**Source passage:**
Jamestown’s crime rate has reached its highest level since 2014 — but is the city truly unsafe?

It’s an important question to consider as we enter an election year and an issue that voters should keep in mind as they hear from Mayor Eddie Sundquist and his challenger, Republican City Councilwoman Kim Ecklund, between now and November. That conversation should retain some nuance.

Crime rates grab a lot of headlines, but can be misleading. Crime reached a recent peak of 47.8 violent crimes per 1,000 city residents back in 2014 and had, in the years since, abated somewhat in 2018 (42.88). Since then it has vacillated between roughly 45 and 47 violent crimes per 1,000 residents, rising to 47.65 in 2022. But, the increase in crime rate has more to do with Jamestown’s continuing loss of population from 29,562 in 2017 to 28,393 in 2022. The actual number of index crimes each year is remarkably similar — 1,380 in 2017, 1,260 in 2018, 1,333 in 2019, 1,371 in 2020, 1,301 in 2021 and 1,353 in 2022.

Jamestown police are arresting more people (10.95%) and responding to more incidents than at any time over the past five years (35,247 calls a year). Despite struggles to fill positions the Jamestown Police Department is busier than at any other time in its history. The recent hiring of two additional officers will help on all fronts.

Two statistics are cause for alarm, however.

The number of crimes involving guns as well as gun seizures — raw numbers not tied to population — is staggering. The annual report showed a 30.8% increase in cases involving the reported use of a firearm in 2022 as well as 24 confirmed shootings in the city while the seizure of firearms by the police department increased 60% from 2021 to 2022. Over five years, gun seizures have increased 49.2% while weapons law offenses increased 40.2% in 2022 and 62.6% compared to the five-year average. Simply stated, there are too many firearms being used in crimes in a city of Jamestown’s size. Police Chief Tim Jackson said the department plans to conduct more targeted patrols in areas with higher crime and use GIVE funding for hotspot and micro hotspot policing in targeted areas.

**Activity:** Proceed with the editorial on Jamestown's crime rate, beginning right after its final sentence.

**Collected data:**
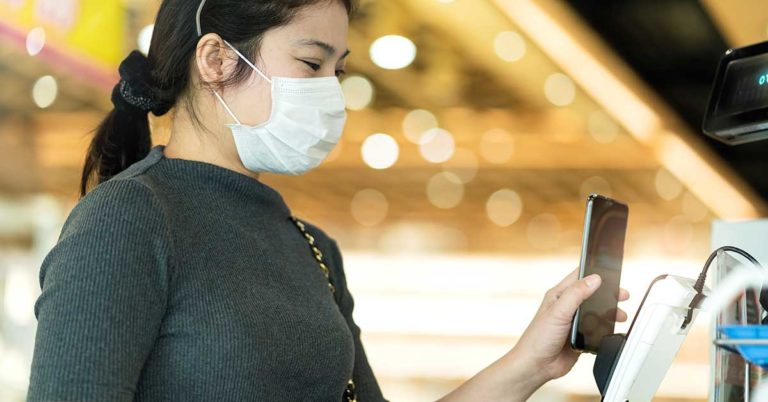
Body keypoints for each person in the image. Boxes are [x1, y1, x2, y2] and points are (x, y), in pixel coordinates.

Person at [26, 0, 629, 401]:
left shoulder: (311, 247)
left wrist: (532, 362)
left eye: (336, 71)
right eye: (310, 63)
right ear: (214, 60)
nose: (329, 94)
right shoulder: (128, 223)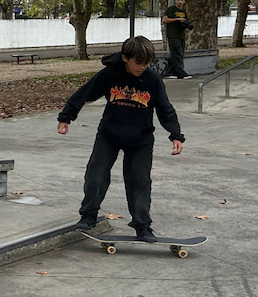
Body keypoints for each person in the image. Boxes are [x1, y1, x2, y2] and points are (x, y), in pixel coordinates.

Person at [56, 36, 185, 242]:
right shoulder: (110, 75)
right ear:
==
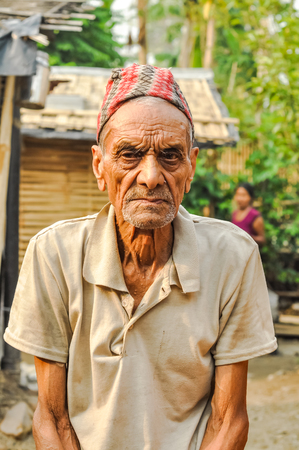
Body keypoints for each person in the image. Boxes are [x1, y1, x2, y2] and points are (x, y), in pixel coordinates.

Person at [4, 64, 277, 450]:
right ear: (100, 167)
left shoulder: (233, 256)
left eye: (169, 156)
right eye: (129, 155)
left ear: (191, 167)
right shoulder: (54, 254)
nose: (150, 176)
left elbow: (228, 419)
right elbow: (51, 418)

**Task result:**
City residents should fully support those efforts.

Also troubling is the increase in calls for domestic incidents, which increased 14.8% in 2022. Domestic incidents accounted for 2,182 police responses last year compared to the five-year average of 1,901 incidents. That means there are families — often with children — living in tense, violent situations that tend to perpetuate themselves generation after generation. The increase in these situations is disturbing on many levels.

What should we make of these numbers? For the vast majority of Jamestown residents, this is still a nice place to live, work and raise a family. But we must realize that for too many Jamestown residents in some neighborhoods where things are more dangerous. Poverty and drugs are leading to dangerous and, at times, heartbreaking situations.

And that, in our opinion, is where Sundquist and Ecklund should focus their search for solutions to crime in Jamestown.